-- Opening Marker --

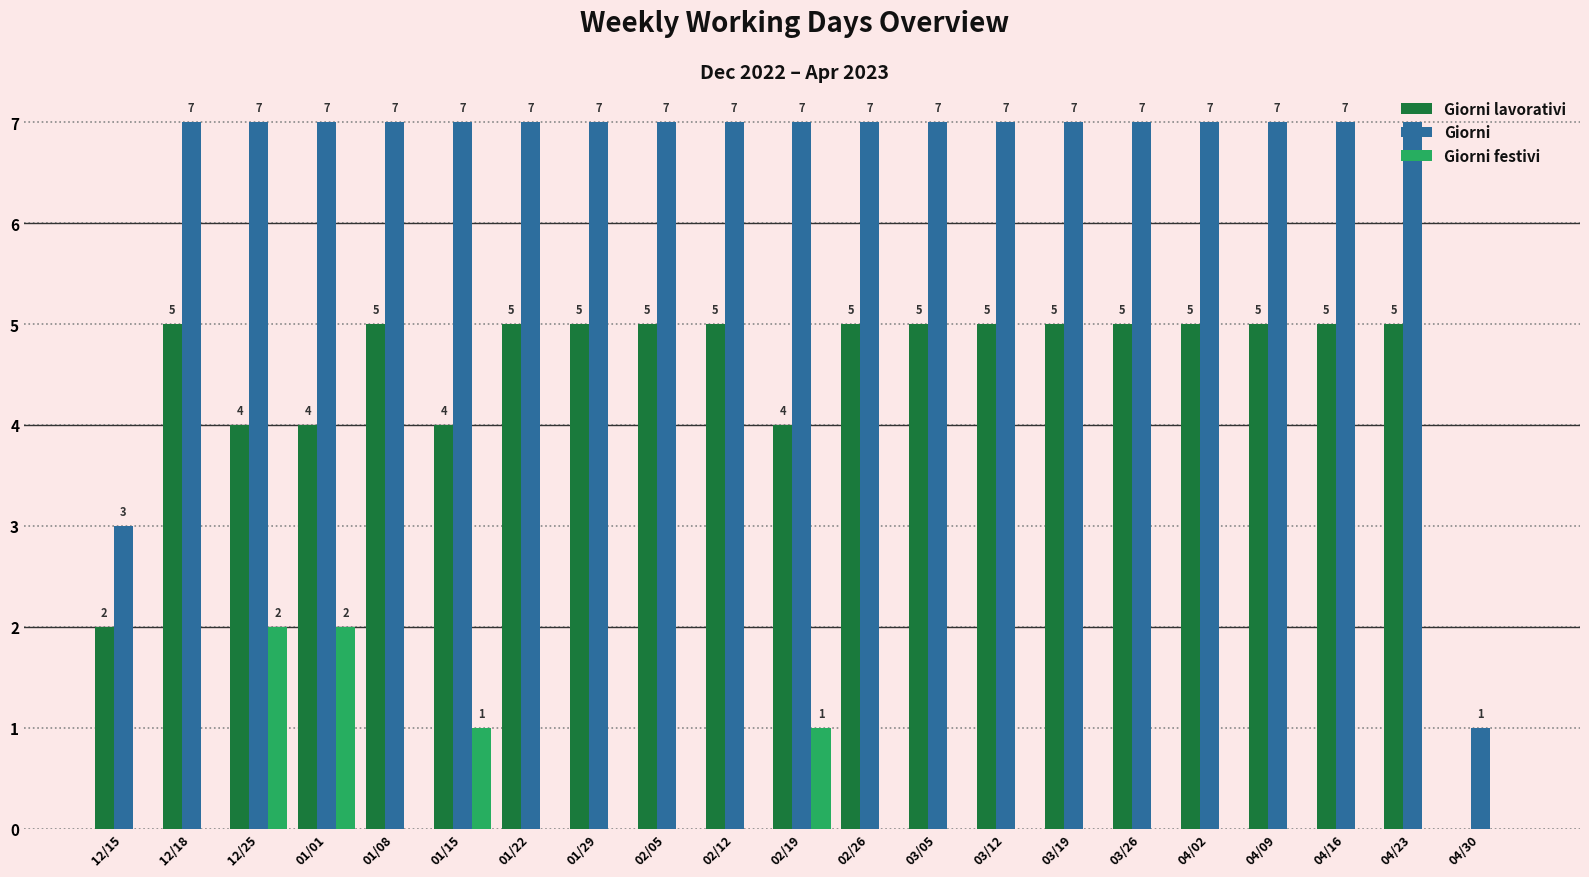

How many groups of bars are there?

21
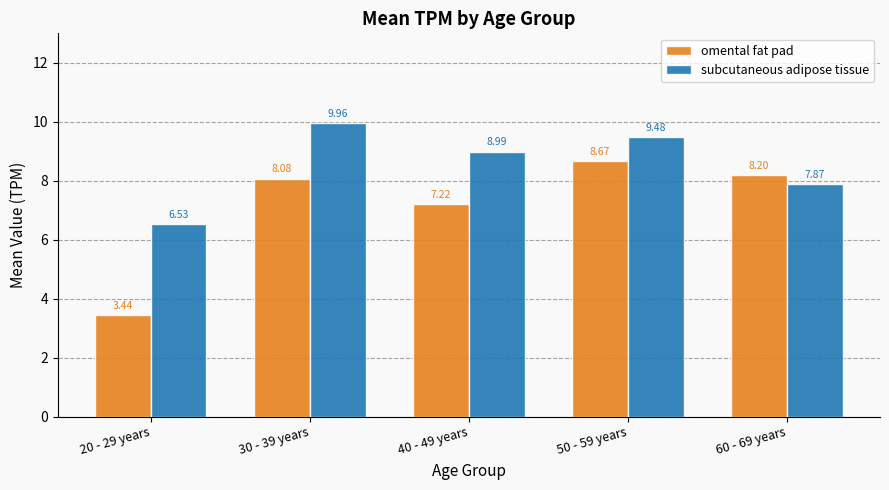

What is the difference between the second highest and second lowest values in the subcutaneous adipose tissue series?

1.6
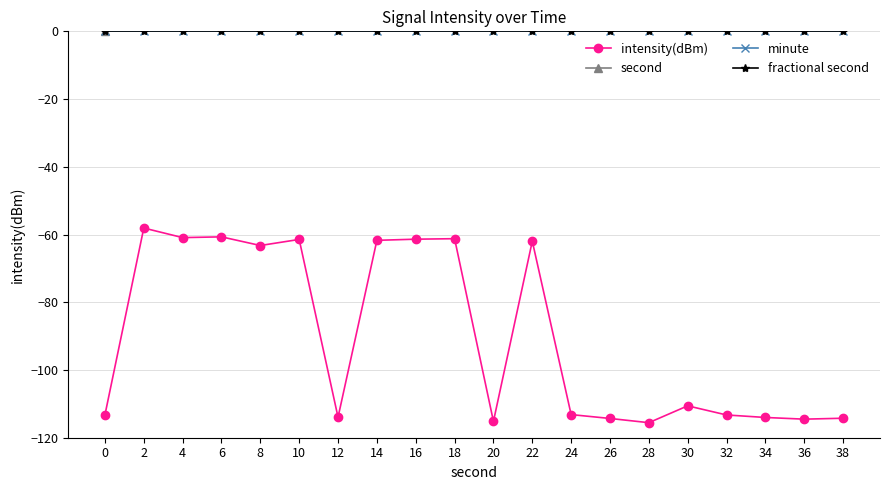

Does the chart have visible grid lines?

Yes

-- Closing Marker --

#### [Exercise requirements]
Pull the wording of every item above into your answer without changing it, and leave the pictures out.

#### [Solution for this task]
How many groups of bars are there?

21

What is the difference between the second highest and second lowest values in the subcutaneous adipose tissue series?

1.6

Does the chart have visible grid lines?

Yes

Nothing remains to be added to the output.